On the morning of October 29, Steven Bruce Miller rushed into One West Bank in Redondo Beach, wearing a bandana over his face and holding a handgun. After announcing he was committing a robbery, Steven Bruce Miller demanded money from four different bank employees at gunpoint, repeatedly yelled profanities and threatened to kill them. The employees surrendered approximately $9,000 in cash, and Steven Miller fled. He was arrested after dropping a pillow case at the scene, which contained his DNA.
Steven Bruce Miller was charged by amended information with four counts of second degree robbery, with special allegations he had personally used a firearm to commit the offenses. Steven Bruce Miller was also alleged to have suffered three prior serious or violent felony convictions within the meaning of the “Three Strikes law” and to have previously served two separate prison terms for felonies.
The jury convicted Steven Bruce Miller as charged and found true the firearm-use enhancement allegations. In a bifurcated proceeding, Steven Bruce Miller admitted he had previously suffered three prior strike convictions and had served two separate prison terms.
Steven Bruce Miller appeals from the judgment entered following his convictions arising from a bank robbery.
Steven Bruce Miller, who was 32 years old at the time of the robberies, contends his sentence of 160 years to life in state prison was unconstitutionally excessive in light of his age, mental illness and nonviolent criminal history. Because he failed to raise this issue in the trial court, Steven Bruce Miller has forfeited this claim.
Federal courts have consistently rejected claims that life terms imposed on recidivists like Steven Miller violate the ban on cruel and unusual punishment contained in the Eighth Amendment to the United States Constitution.
California appellate courts likewise have consistently rejected claims that sentences imposed under recidivist statutes violate the prohibition against cruel or unusual punishment contained in the California Constitution.
Steven Bruce Miller’s state prison sentence of 160 years to life was properly based on his current crime, his recidivist behavior and his lack of regard for rehabilitation.

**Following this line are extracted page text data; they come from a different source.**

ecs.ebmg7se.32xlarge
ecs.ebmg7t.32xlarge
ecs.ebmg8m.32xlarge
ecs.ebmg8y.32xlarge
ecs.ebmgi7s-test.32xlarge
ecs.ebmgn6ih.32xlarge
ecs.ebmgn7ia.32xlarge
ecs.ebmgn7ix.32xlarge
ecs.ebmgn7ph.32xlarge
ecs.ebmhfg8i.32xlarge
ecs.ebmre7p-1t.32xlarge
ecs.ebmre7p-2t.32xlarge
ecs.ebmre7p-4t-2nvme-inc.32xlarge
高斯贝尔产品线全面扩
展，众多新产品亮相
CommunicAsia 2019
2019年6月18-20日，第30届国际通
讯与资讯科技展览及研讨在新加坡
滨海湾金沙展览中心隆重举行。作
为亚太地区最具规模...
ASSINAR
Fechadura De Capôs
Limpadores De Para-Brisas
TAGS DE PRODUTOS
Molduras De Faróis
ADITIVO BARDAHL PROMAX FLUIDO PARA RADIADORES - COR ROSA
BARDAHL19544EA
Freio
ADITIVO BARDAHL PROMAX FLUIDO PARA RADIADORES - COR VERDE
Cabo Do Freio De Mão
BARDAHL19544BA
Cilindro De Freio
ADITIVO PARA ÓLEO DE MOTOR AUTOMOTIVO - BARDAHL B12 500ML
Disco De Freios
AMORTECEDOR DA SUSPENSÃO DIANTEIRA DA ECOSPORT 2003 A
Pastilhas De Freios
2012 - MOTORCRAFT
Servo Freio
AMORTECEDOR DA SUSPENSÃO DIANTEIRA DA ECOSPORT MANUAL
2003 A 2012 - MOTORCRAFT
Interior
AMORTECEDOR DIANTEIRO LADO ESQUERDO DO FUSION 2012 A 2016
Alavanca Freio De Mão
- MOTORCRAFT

The judgment was affirmed by the Court of Appeals of California, Second District, Division Seven.
The facts summarized above are excerpted from what was written by the Court of Appeals of California, Second District, Division Seven. More information is available from the source documents: B239942., Court of Appeals of California, Second District, Division Seven, July 15, 2013, opinion of Woods with Perluss and Zelon concurring.